Understanding Passive-Aggressive Behavior


Passive-aggressive behavior is an extremely troublesome but misunderstood phenomenon. People frequently accuse each other of engaging in it without really understanding what it is. On the other hand, when they encounter the real thing, they’re unable to recognize it and are therefore victimized by those who employ it.

So who is a passive-aggressive person, really? Essentially, it’s someone who engages in the indirect expression of anger. This person is unable to acknowledge to themselves or to others that they are angry, so they unconsciously bury this feeling deep in their psyche. Unfortunately, buried emotions have a way of leaking out, as I’ll soon demonstrate.

Anger is a complicated emotion. In our society, it’s both celebrated (see any action or payback movie) and reviled. Anger is seen as both powerful and dangerous; both the path to success and a sign of destructiveness.

It’s difficult for us to separate anger from violence or to see images of anger expressed constructively anywhere in the media. We’re given mixed messages about this emotion and if we grow up with parents who tell us that our anger was “bad,” our confusion worsens.

Some people might have had a raging parent, and having seen this inappropriate expression of anger, come to feel that any anger is terrible and begin to repress it within themselves.

All of these things go into making someone passive-aggressive. Psychologically, this person needs to have an outlet for their repressed anger but is terrified to let it out. They fear that their anger might hurt others or that they’ll be punished for showing it. On the other hand, like any feeling, it pushes against the unconscious barriers to be released.

The anger, like any emotion, has to be expressed. If the person is unable or unwilling to let it out, their unconscious mind finds a different way, which is to make the people around them angry. The feeling gets expressed, but vicariously.

Examples of such behavior are chronic lateness, forgetfulness; losing borrowed objects; breaking dishes while washing up; forgetting to lock the front door; not closing the back door and allowing the dog to escape. All these behaviors serve to upset and enrage others.

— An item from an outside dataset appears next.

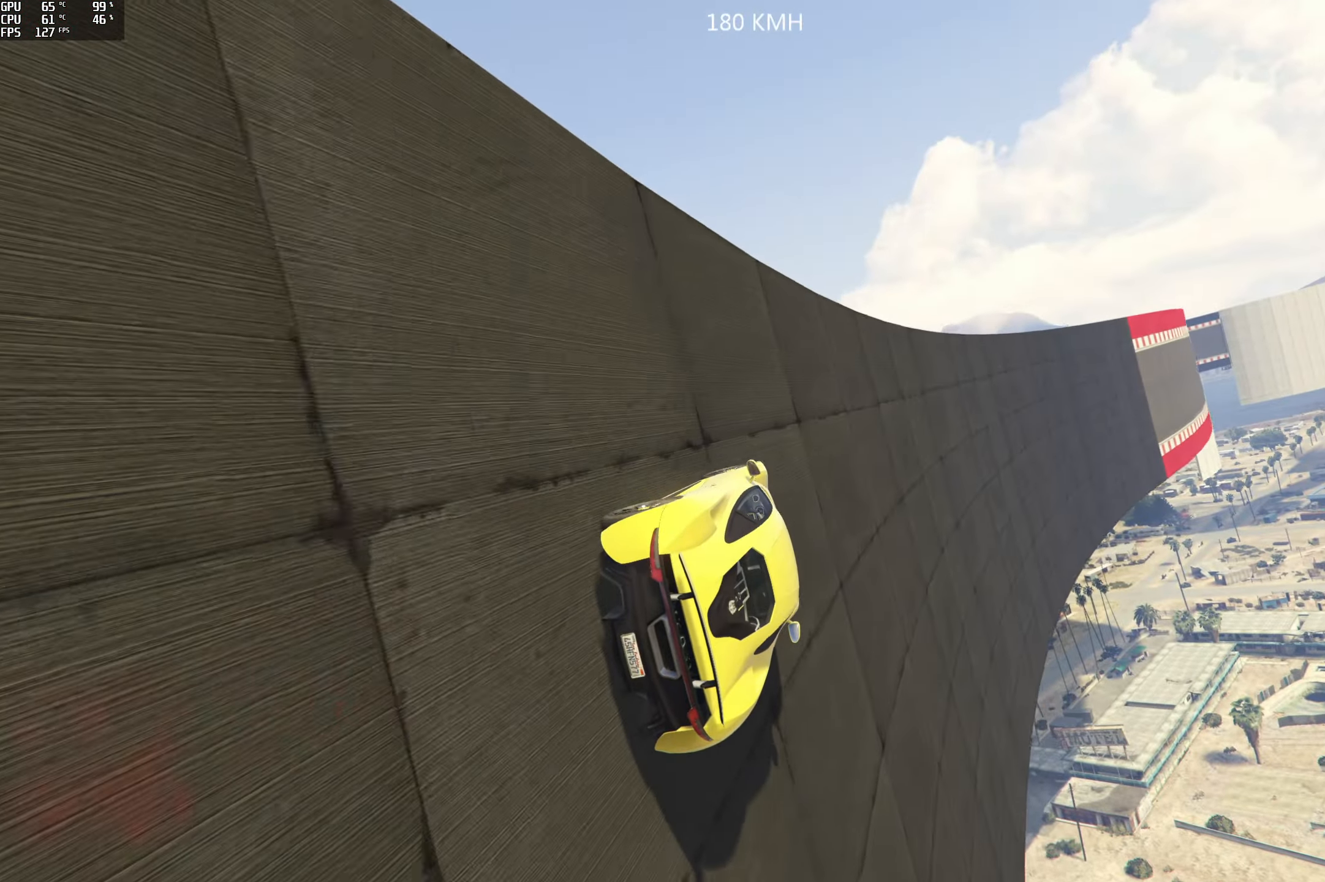
{"buttons": ["R2"], "left_stick": "center", "right_stick": "center", "events": [[66, "left_stick", "center"], [200, "left_stick", "left"], [316, "left_stick", "center"]]}
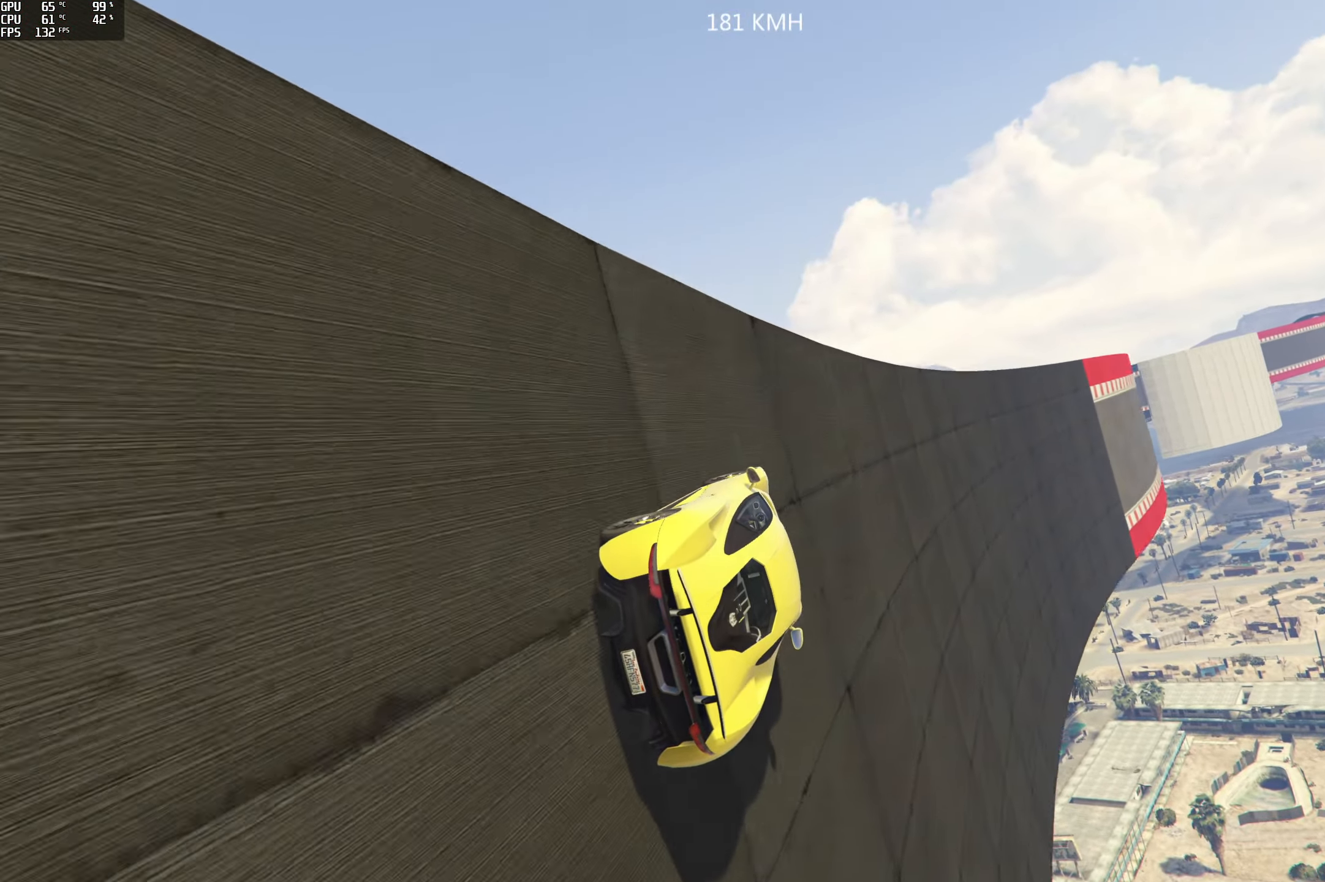
{"buttons": ["R2"], "left_stick": "center", "right_stick": "center", "events": [[133, "left_stick", "left"], [216, "left_stick", "center"], [366, "left_stick", "left"], [483, "left_stick", "center"]]}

When the recipient of this behavior becomes angry, they are told that they’re over-reacting; that it was an accident; that it wasn’t done on purpose. This makes the person on the receiving end all the more angry. Interestingly, once the other person explodes in anger, the passive-aggressive one feels a great sense of relief, as if it were they themselves who was releasing this pent-up rage.

The treatment of this condition is to come to terms with one’s anger and to recognize that it’s not necessarily a bad emotion; just one which needs appropriate expression. For the person on the receiving end, this behavior is abusive and if they can’t get their loved one to stop it, the only solution might be to walk away.